Initially, we got side-tracked because Dom had framed her question to ask who was making them more user-friendly for ‘regular people (non-lawyers and non-contract-drafters)’ but Ken quickly pointed out that ‘the lawyers are bamboozled too!’
Ken recommends you need a set of rigorous guidelines aka ‘buy my book’, His Manual of Style of Contract Drafting is nearly 600 pages long and costs over $100. Whilst a worthy tome it focuses on one particular style of legal contract writing. He does not believe in improvising, but following his evidence-based approach to justify the choice of one legal phrase over a worse one. Ken neither has a background nor eschews an interest in contracts for the woman and her kids on the Clapham omnibus.
Tim points out that clearer contracts have focused on content design, design and graphics (or icons), some on automation. The IACCM is the international organisation for contract and commercial management and is creating contract drafting principles. But none of the examples are relevant for your everyday transactions or consumer contracts. This is big business stuff.
In Stefania Passera’s thesis she says:
At minimum, the ‘contract puzzle’ needs technical knowledge of the solution, contextual knowledge of the customer’s needs, knowledge on how to perform and deliver what is promised, business and financial knowledge to make sure the deal is beneficial, legal and risk management knowledge to avoid trouble, as well as contract management and project management knowledge as a glue to keep it all together…[my emphasis]

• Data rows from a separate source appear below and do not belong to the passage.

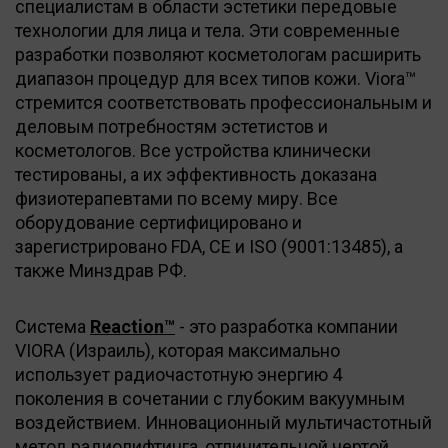
специалистам в области эстетики передовые
технологии для лица и тела. Эти современные
разработки позволяют косметологам расширить
диапазон процедур для всех типов кожи. Viora™
стремится соответствовать профессиональным и
деловым потребностям эстетистов и
косметологов. Все устройства клинически
тестированы, а их эффективность доказана
физиотерапевтами по всему миру. Все
оборудование сертифицировано и
зарегистрировано FDA, CE и ISO (9001:13485), а
также Минздрав РФ.
Система
Reaction™
- это разработка компании
VIORA (Израиль), которая максимально
использует радиочастотную энергию 4
поколения в сочетании с глубоким вакуумным
воздействием. Инновационный мультичастотный
метод радиолифтинга, отличительной чертой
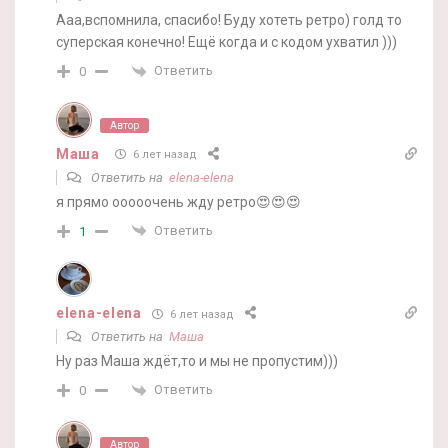
Ааа,вспомнила, спасибо! Буду хотеть ретро) голд то
суперская конечно! Ещё когда и с кодом ухватил )))
Ответить
0
Автор
Маша
6 лет назад
Ответить на
elena-elena
я прямо ооооочень жду ретро😍😍😍
Ответить
1
elena-elena
6 лет назад
Ответить на
Маша
Ну раз Маша ждёт,то и мы не пропустим)))
Ответить
0
Автор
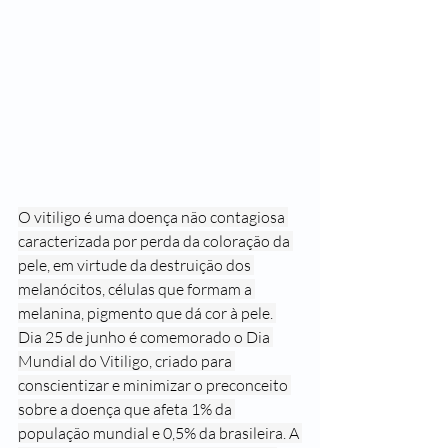
O vitiligo é uma doença não contagiosa 
caracterizada por perda da coloração da 
pele, em virtude da destruição dos 
melanócitos, células que formam a 
melanina, pigmento que dá cor à pele. 
Dia 25 de junho é comemorado o Dia 
Mundial do Vitiligo, criado para 
conscientizar e minimizar o preconceito 
sobre a doença que afeta 1% da 
população mundial e 0,5% da brasileira. A 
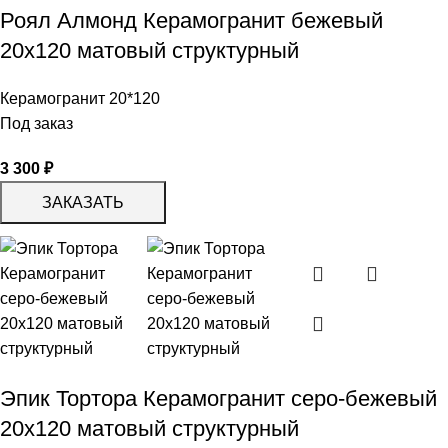
Роял Алмонд Керамогранит бежевый
20х120 матовый структурный
Керамогранит 20*120
Под заказ
3 300
₽
ЗАКАЗАТЬ
Эпик Тортора Керамогранит серо-бежевый
20х120 матовый структурный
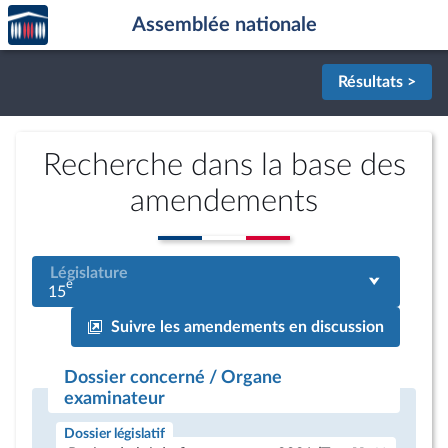
Accèder
Aller au contenu
Aller en bas de la page
Assemblée nationale
à la
page
d'accueil
Résultats >
Recherche dans la base des
amendements
Législature
e
15
Suivre les amendements en discussion
Dossier concerné / Organe
examinateur
Dossier législatif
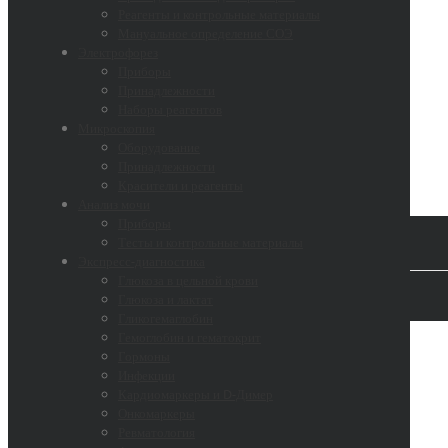
Реагенты и контрольные материалы
Мануальное определение СОЭ
Электрофорез
Приборы
Принадлежности
Наборы реагентов
Микроскопия
Оборудование
Принадлежности
Красители и реагенты
Анализ мочи
Приборы
Тесты и контрольные материалы
Экспресс-диагностика
Глюкоза в цельной крови
Глюкоза и лактат
Гликогемаглобин
Гемоглобин и гематокрит
Гормоны
Инфекции
Кардиомаркеры и D-Димер
Онкомаркеры
Ревматология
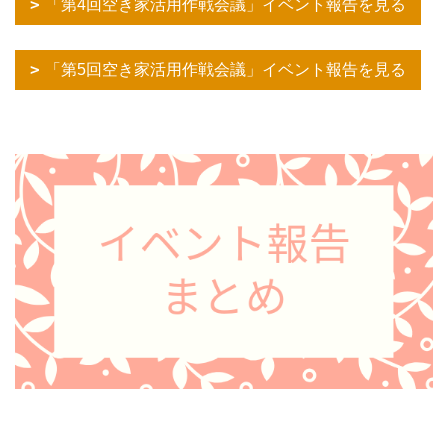
「第4回空き家活用作戦会議」イベント報告を見る
「第5回空き家活用作戦会議」イベント報告を見る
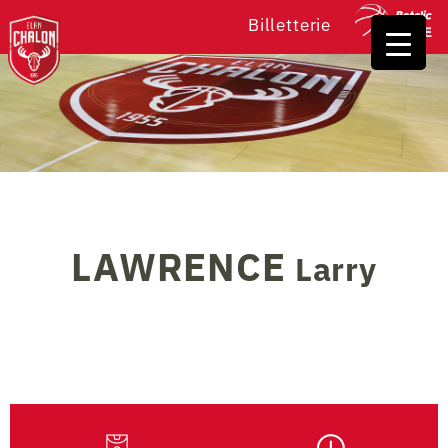
Billetterie
LAWRENCE
Larry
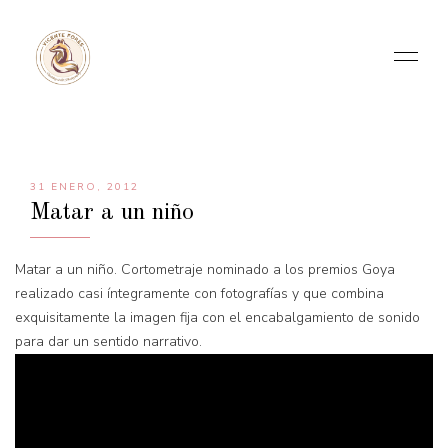
31 ENERO, 2012
Matar a un niño
Matar a un niño. Cortometraje nominado a los premios Goya
realizado casi íntegramente con fotografías y que combina
exquisitamente la imagen fija con el encabalgamiento de sonido
para dar un sentido narrativo.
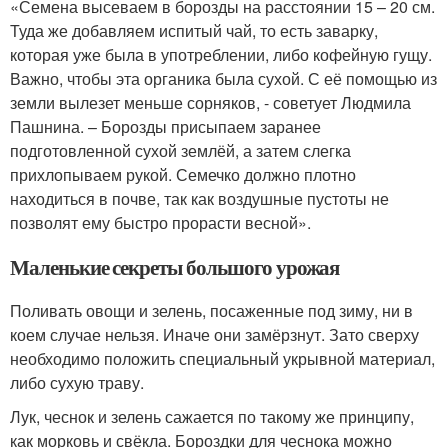
«Семена высеваем в борозды на расстоянии 15 – 20 см.
Туда же добавляем испитый чай, то есть заварку,
которая уже была в употреблении, либо кофейную гущу.
Важно, чтобы эта органика была сухой. С её помощью из
земли вылезет меньше сорняков, - советует Людмила
Пашнина. – Борозды присыпаем заранее
подготовленной сухой землёй, а затем слегка
прихлопываем рукой. Семечко должно плотно
находиться в почве, так как воздушные пустоты не
позволят ему быстро прорасти весной».
Маленькие секреты большого урожая
Поливать овощи и зелень, посаженные под зиму, ни в
коем случае нельзя. Иначе они замёрзнут. Зато сверху
необходимо положить специальный укрывной материал,
либо сухую траву.
Лук, чеснок и зелень сажается по такому же принципу,
как морковь и свёкла. Бороздки для чеснока можно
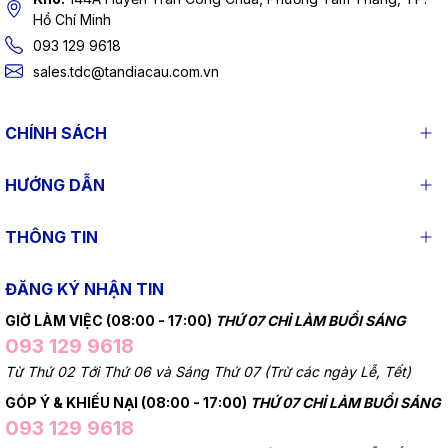
Hồ Chí Minh
093 129 9618
sales.tdc@tandiacau.com.vn
CHÍNH SÁCH
HƯỚNG DẪN
THÔNG TIN
ĐĂNG KÝ NHẬN TIN
GIỜ LÀM VIỆC (08:00 - 17:00)
THỨ 07 CHỈ LÀM BUỔI SÁNG
093 129 9618
Từ Thứ 02 Tới Thứ 06 và Sáng Thứ 07 (Trừ các ngày Lễ, Tết)
GÓP Ý & KHIẾU NẠI (08:00 - 17:00)
THỨ 07 CHỈ LÀM BUỔI SÁNG
093 129 9618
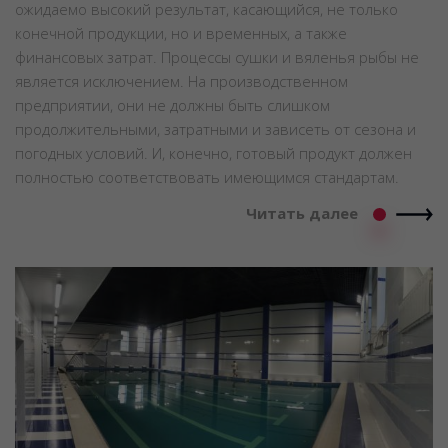
ожидаемо высокий результат, касающийся, не только
конечной продукции, но и временных, а также
финансовых затрат. Процессы сушки и вяленья рыбы не
является исключением. На производственном
предприятии, они не должны быть слишком
продолжительными, затратными и зависеть от сезона и
погодных условий. И, конечно, готовый продукт должен
полностью соответствовать имеющимся стандартам.
Читать далее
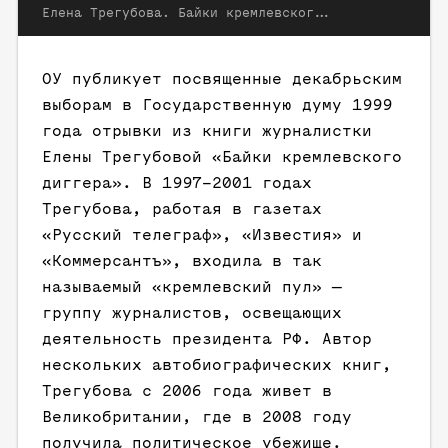
Елена Трегубова. Байки кремлевского диггера. М.: Ad marginem, 2003
ОУ публикует посвященные декабрьским
выборам в Государственную думу 1999
года отрывки из книги журналистки
Елены Трегубовой «Байки кремлевского
диггера». В 1997–2001 годах
Трегубова, работая в газетах
«Русский телеграф», «Известия» и
«Коммерсантъ», входила в так
называемый «кремлевский пул» —
группу журналистов, освещающих
деятельность президента РФ. Автор
нескольких автобиографических книг,
Трегубова с 2006 года живет в
Великобритании, где в 2008 году
получила политическое убежище.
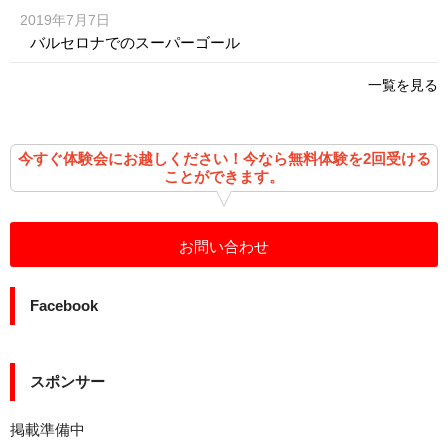
2019年7月7日
バルセロナでのスーパーゴール
一覧を見る
今すぐ体験会にお越しください！今なら無料体験を2回受ける
ことができます。
お問い合わせ
Facebook
スポンサー
掲載準備中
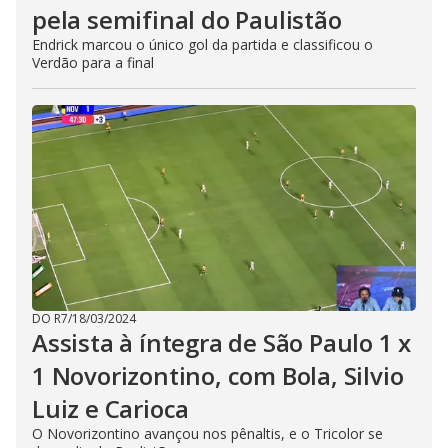
pela semifinal do Paulistão
Endrick marcou o único gol da partida e classificou o
Verdão para a final
DO R7
/
18/03/2024
Assista à íntegra de São Paulo 1 x
1 Novorizontino, com Bola, Silvio
Luiz e Carioca
O Novorizontino avançou nos pênaltis, e o Tricolor se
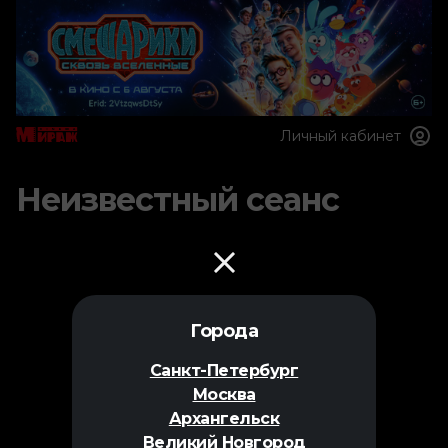
Личный кабинет
Неизвестный сеанс
Города
Санкт-Петербург
Москва
Архангельск
Великий Новгород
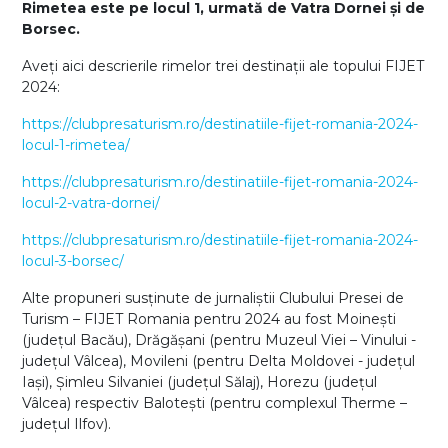
Rimetea este pe locul 1, urmată de Vatra Dornei și de
Borsec.
Aveți aici descrierile rimelor trei destinații ale topului FIJET
2024:
https://clubpresaturism.ro/destinatiile-fijet-romania-2024-
locul-1-rimetea/
https://clubpresaturism.ro/destinatiile-fijet-romania-2024-
locul-2-vatra-dornei/
https://clubpresaturism.ro/destinatiile-fijet-romania-2024-
locul-3-borsec/
Alte propuneri susținute de jurnaliștii Clubului Presei de
Turism – FIJET Romania pentru 2024 au fost Moinești
(județul Bacău), Drăgășani (pentru Muzeul Viei – Vinului -
județul Vâlcea), Movileni (pentru Delta Moldovei - județul
Iași), Șimleu Silvaniei (județul Sălaj), Horezu (județul
Vâlcea) respectiv Balotești (pentru complexul Therme –
județul Ilfov).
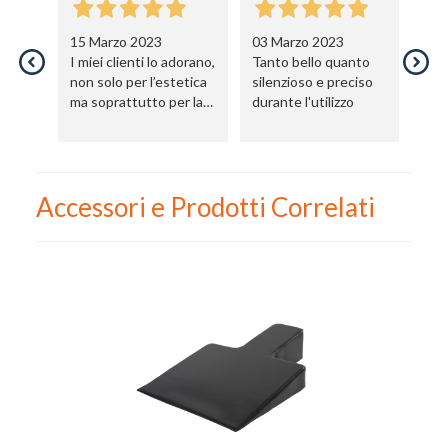
15 Marzo 2023
03 Marzo 2023
I miei clienti lo adorano,
Tanto bello quanto
non solo per l’estetica
silenzioso e preciso
ma soprattutto per la
durante l'utilizzo
sua versatilità. Vale
tutto il suo prezzo,
felicissima dell’acquisto
fatto
Accessori e Prodotti Correlati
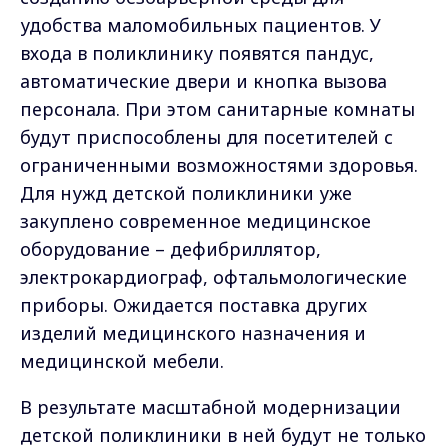
удобства маломобильных пациентов. У
входа в поликлинику появятся пандус,
автоматические двери и кнопка вызова
персонала. При этом санитарные комнаты
будут приспособлены для посетителей с
ограниченными возможностями здоровья.
Для нужд детской поликлиники уже
закуплено современное медицинское
оборудование – дефибриллятор,
электрокардиограф, офтальмологические
приборы. Ожидается поставка других
изделий медицинского назначения и
медицинской мебели.
В результате масштабной модернизации
детской поликлиники в ней будут не только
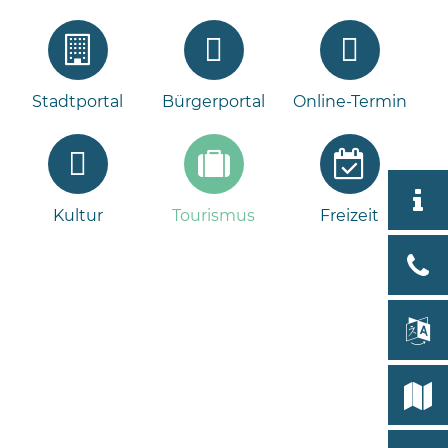
Stadtportal
Bürgerportal
Online-Termin
Aktuell
Kultur
Tourismus
Freizeit
Tour
Bad
Bram
lan
Select
Bleeck 
19
Stadtp
24576 
Bramst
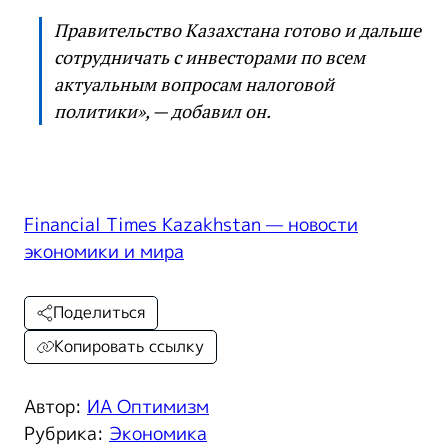
Правительство Казахстана готово и дальше
сотрудничать с инвесторами по всем
актуальным вопросам налоговой
политики», — добавил он.
Financial Times Kazakhstan — новости
экономики и мира
Поделиться
Копировать ссылку
Автор:
ИА Оптимизм
Рубрика:
Экономика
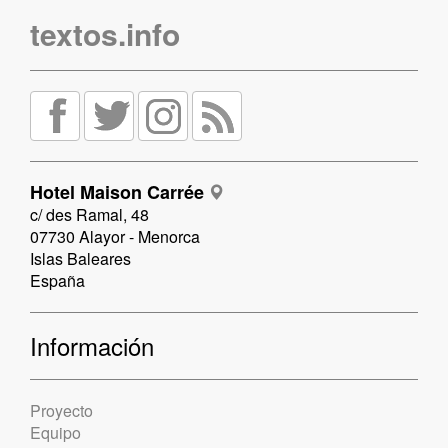
textos.info
Hotel Maison Carrée
c/ des Ramal, 48
07730 Alayor - Menorca
Islas Baleares
España
Información
Proyecto
Equipo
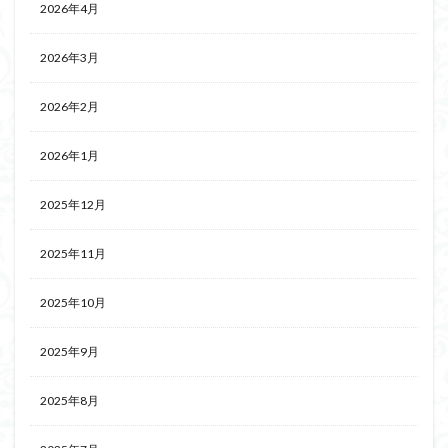
2026年4月
2026年3月
2026年2月
2026年1月
2025年12月
2025年11月
2025年10月
2025年9月
2025年8月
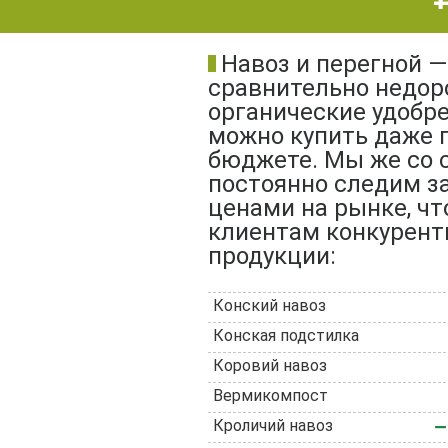
Навоз и перегной —
сравнительно недор
органические удобре
можно купить даже 
бюджете. Мы же со 
постоянно следим з
ценами на рынке, ч
клиентам конкурент
продукции:
Конский навоз
Конская подстилка
Коровий навоз
Вермикомпост
Кроличий навоз
—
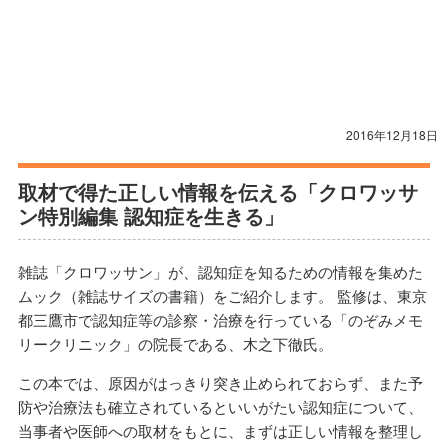
2016年12月18日
取材で得た正しい情報を伝える「クロワッサ
ン特別編集 認知症を生きる」
雑誌「クロワッサン」が、認知症を知るための情報を集めた
ムック（雑誌サイズの書籍）をご紹介します。 監修は、東京
都三鷹市で認知症等の診察・治療を行っている「のぞみメモ
リークリニック」の院長である、木之下徹氏。
この本では、原因がはっきり突き止められておらず、また予
防や治療法も確立されているといいがたい認知症について、
当事者や医師への取材をもとに、まずは正しい情報を整理し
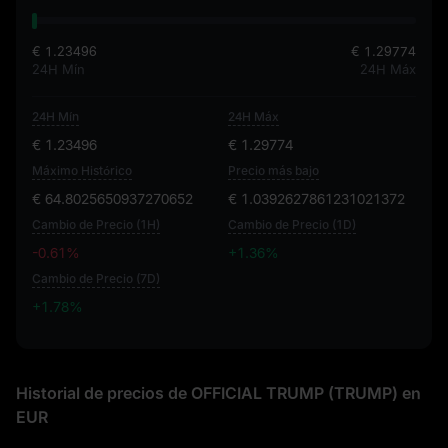
€ 1.23496
€ 1.29774
24H Mín
24H Máx
24H Mín
24H Máx
€ 1.23496
€ 1.29774
Máximo Histórico
Precio más bajo
€ 64.8025650937270652
€ 1.0392627861231021372
Cambio de Precio (1H)
Cambio de Precio (1D)
-0.61%
+1.36%
Cambio de Precio (7D)
+1.78%
+1.78%
Historial de precios de OFFICIAL TRUMP (TRUMP) en
EUR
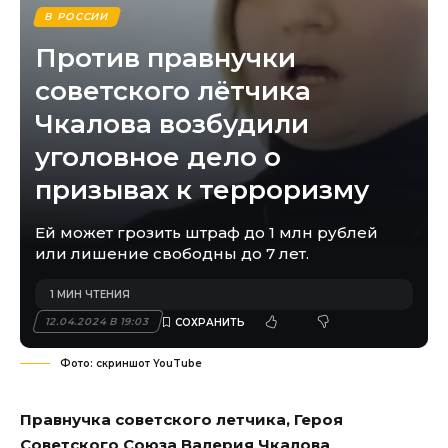
В РОССИИ
Против правнучки
советского лётчика
Чкалова возбудили
уголовное дело о
призывах к терроризму
Ей может грозить штраф до 1 млн рублей
или лишение свободны до 7 лет.
1 МИН ЧТЕНИЯ
12.04.2024 В 19:03
Фото: скриншот YouTube
Правнучка советского летчика, Героя
Советского Союза Валерия Чкалова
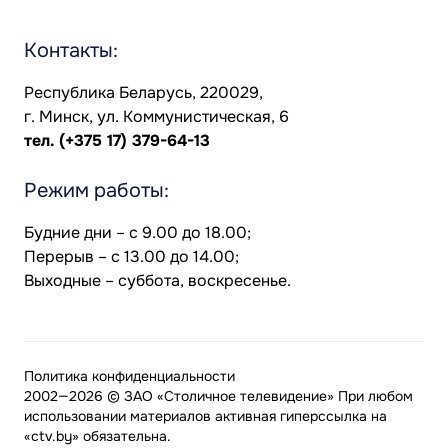
Контакты:
Республика Беларусь, 220029,
г. Минск, ул. Коммунистическая, 6
тел.
(+375 17) 379-64-13
Режим работы:
Будние дни – с 9.00 до 18.00;
Перерыв – с 13.00 до 14.00;
Выходные – суббота, воскресенье.
Политика конфиденциальности
2002—2026 © ЗАО «Столичное телевидение» При любом
использовании материалов активная гиперссылка на
«ctv.by» обязательна.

Of course, for the simple transaction of buying a decaffeinated espresso, perhaps this team of people is slightly sledge-hammer to crack a coffee bean?
But for many transactions including consumer contracts like those relating to health or insurance we need a collaborative, multi-disciplinary approach. Dom was involved in revising insurance terms which required 2 writers, a lawyer and an actuary. I am involved in revising a suite of construction contracts (including those to be used with and by consumers) for a UK construction trade association, Agreeing the content has involved users, complaints managers, directors and a contract writer – with the final format involving an information designer and digital expert. I have not relied on Ken’s manual because the choice between ‘indemnify’ and ‘hold harmless’ (for example) is irrelevant in a consumer contract – I am not using those sort of legal terms at all!
We need clear writing, legal accuracy, information design, accessibility and usability and testing. That means we need more than one person’s voice to be heard to create content that works for the users.